Aquaculture for all

Recycling Shellfish Waste for Commercial Bait

Sustainability Marketing Economics +4 more

UK - New trials funded by Seafish show that the flesh from scallop, whelk and crab waste can be used as commercial bait for the potting sector, and could turn disposal costs of 30 to 60 per tonne into a cost-neutral or profit making opportunity.

“The shellfish processing sector has a major waste disposal problem. UK production of waste from calcareous shellfish is around 75,000 tonnes per year, of which potentially 20,000 tonnes is flesh. Disposing of this waste is costly with fees varying from £30 to £60 per tonne.

“We need an estimated 6,000 to 7,000 tonnes of bait each year for the 30,000 to 35,000 tonnes of crab, lobster and whelk landed in the UK. With bait costs ranging from £400 to £600 tonne per tonne the cost to industry in bait alone is £3 to £3.5 million per annum,” said Michaela Archer, Seafish Project Manager.

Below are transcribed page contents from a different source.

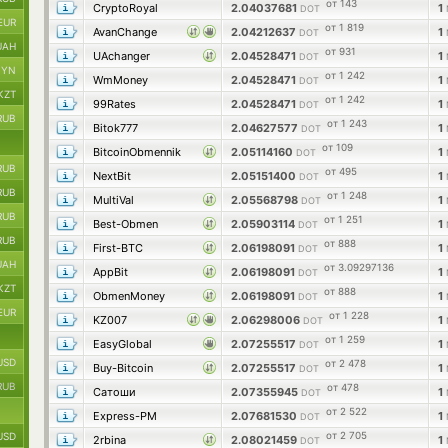
от 143
CryptoRoyal
2.04037681
1
DOT
EUR
от 1 819
AvanChange
2.04212637
1
DOT
UAH
от 931
UAchanger
2.04528471
1
DOT
BYN
от 1 242
WmMoney
2.04528471
1
DOT
KZT
от 1 242
99Rates
2.04528471
1
DOT
RUB
от 1 243
Bitok777
2.04627577
1
DOT
от 109
BitcoinObmennik
2.05114160
1
DOT
RUB
от 495
NextBit
2.05151400
1
DOT
RUB
от 1 248
MultiVal
2.05568798
1
DOT
RUB
от 1 251
Best-Obmen
2.05903114
1
DOT
RUB
от 888
First-BTC
2.06198091
1
DOT
UAH
от 3.09297136
AppBit
2.06198091
1
DOT
KZT
от 888
ObmenMoney
2.06198091
1
DOT
EUR
от 1 228
KZ007
2.06298006
1
DOT
от 1 259
EasyGlobal
2.07255517
1
DOT
USD
от 2 478
Buy-Bitcoin
2.07255517
1
DOT
RUB
от 478
Сатоши
2.07355945
1
DOT
от 2 522
Express-PM
2.07681530
1
DOT
от 2 705
USD
2rbina
2.08021459
1
DOT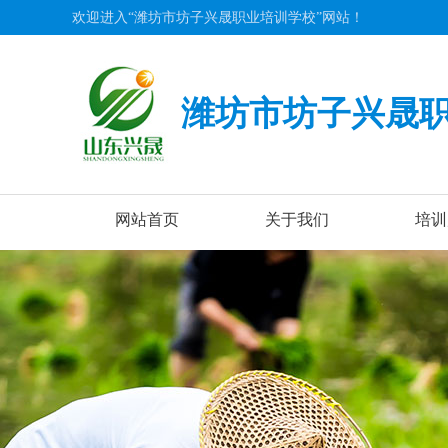
欢迎进入“潍坊市坊子兴晟职业培训学校”网站！
潍坊市坊子兴晟
网站首页
关于我们
培训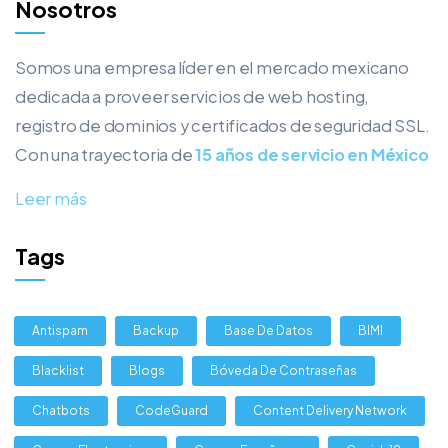
Nosotros
Somos una empresa líder en el mercado mexicano
dedicada a proveer servicios de web hosting,
registro de dominios y certificados de seguridad SSL.
Con una trayectoria de
15 años de servicio en México
Leer más
Tags
Antispam
Backup
Base De Datos
BIMI
Blacklist
Blogs
Bóveda De Contraseñas
Chatbots
CodeGuard
Content Delivery Network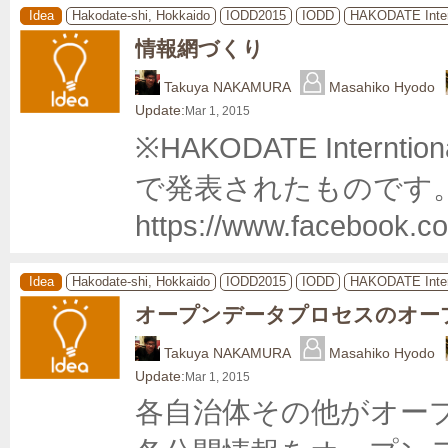
Idea
Hakodate-shi, Hokkaido
IODD2015
IODD
HAKODATE Inter
情報網づくり
Takuya NAKAMURA
Masahiko Hyodo
Update:
Mar 1, 2015
※HAKODATE Internti
で発表されたものです。
https://www.facebook.c
Idea
Hakodate-shi, Hokkaido
IODD2015
IODD
HAKODATE Inter
オープンデータプロセスのオー
Takuya NAKAMURA
Masahiko Hyodo
Update:
Mar 1, 2015
各自治体その他がオー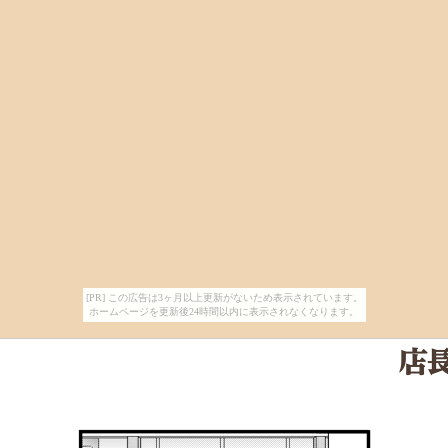
[PR] この広告は3ヶ月以上更新がないため表示されています。
ホームページを更新後24時間以内に表示されなくなります。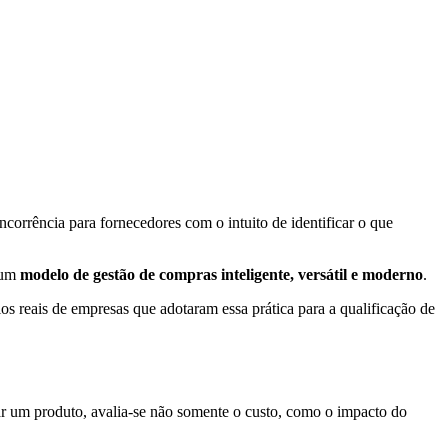
ncorrência para fornecedores com o intuito de identificar o que
e um
modelo de gestão de compras inteligente, versátil e moderno
.
los reais de empresas que adotaram essa prática para a qualificação de
r um produto, avalia-se não somente o custo, como o impacto do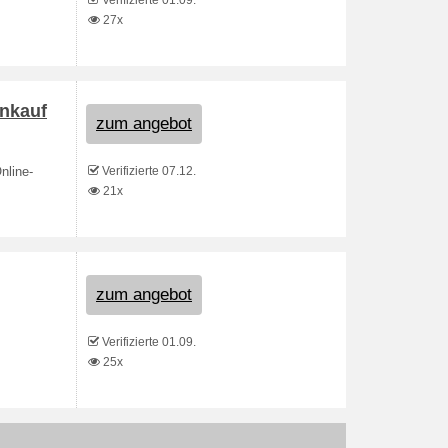
Verifizierte 01.09.
27x
inkauf
zum angebot
Verifizierte 07.12.
nline-
21x
zum angebot
Verifizierte 01.09.
25x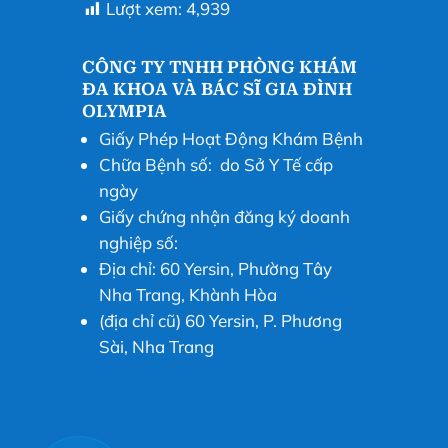
Lượt xem:
4,939
CÔNG TY TNHH PHÒNG KHÁM
ĐA KHOA VÀ BÁC SĨ GIA ĐÌNH
OLYMPIA
Giấy Phép Hoạt Động Khám Bệnh
Chữa Bệnh số: do Sở Y Tế cấp
ngày
Giấy chứng nhận đăng ký doanh
nghiệp số:
Địa chỉ: 60 Yersin, Phường Tây
Nha Trang, Khành Hòa
(địa chỉ cũ) 60 Yersin, P. Phương
Sài, Nha Trang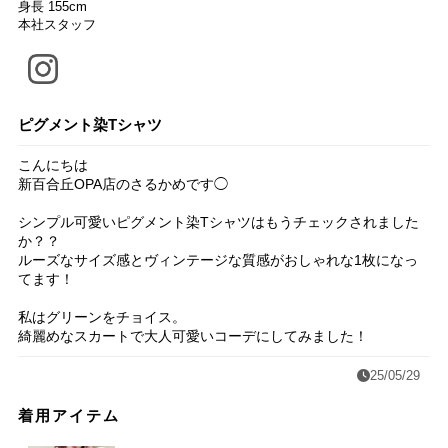
身長 155cm
本社スタッフ
ピグメント染Tシャツ
こんにちは
新百合丘OPA店のさるかめです◯
シンプル可愛いピグメント染Tシャツはもうチェックされました
か？？
ルーズなサイズ感とヴィンテージな質感がおしゃれな1枚になっ
てます！
私はグリーンをチョイス。
綺麗めなスカートで大人可愛いコーデにしてみました！
25/05/29
着用アイテム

"With bait costs ranging from £400 to £600 tonne per tonne the cost to industry in bait alone is £3 to £3.5 million per annum"
Michaela Archer, Seafish Project Manager

“There are opportunities for those prepared to invest. An investment of £35,000 in a flesh waste facility with a capacity to process five tonnes a week would produce just over half a million 0.5kg bait sticks a year. If these were sold at 15 pence a stick a basic cost analysis indicates this would bring in a profit of around £12,000 (15% margin). This would be in addition to savings of around £15,000 a year on waste disposal.”

To assess whether the flesh from scallop, whelk and crab waste was suitable as bait initial lobster tank trials started in June in Padstow at the National Lobster Hatchery (NLH), with most of the shellfish processing waste coming from the South West. The bait was made by using the flesh from king and queen scallops, brown crab and whelks, and combining this fleshy material with a binder to produce a sausage-like ‘bait stick’.

Tank tests were carried out on lobsters, brown crab and whelks. The mixed whelk and crab bait was effective at attracting lobster and worked better than the ‘standard’ bait, and it was also almost as effective as the ‘standard’ bait for attracting whelk. The less attractive scallop waste could be improved by blending with other shellfish to produce a better bait. Crab however was not attracted to any of the shellfish derived baits.

“We are applying for additional funding to carry out the next stage of the work. This includes assessing the performance of trial baits at sea and to look in more detail at the bait market, as well as undertaking commercial scale, pilot bait production,” said Michaela. “However we are going to use a simpler method of bait production as the use of binders is a challenge.”

Seafish funded the work through the Industry Project Fund. A number of industry partners were involved including the Shellfish Association of Great Britain (SAGB), the Resource Efficiency Knowledge Transfer Network and the Cornwall Sea Fishery Committee, as well as input from seafood processors including Coombe Fisheries, West Coast Sea Products and the Blue Seafood Company.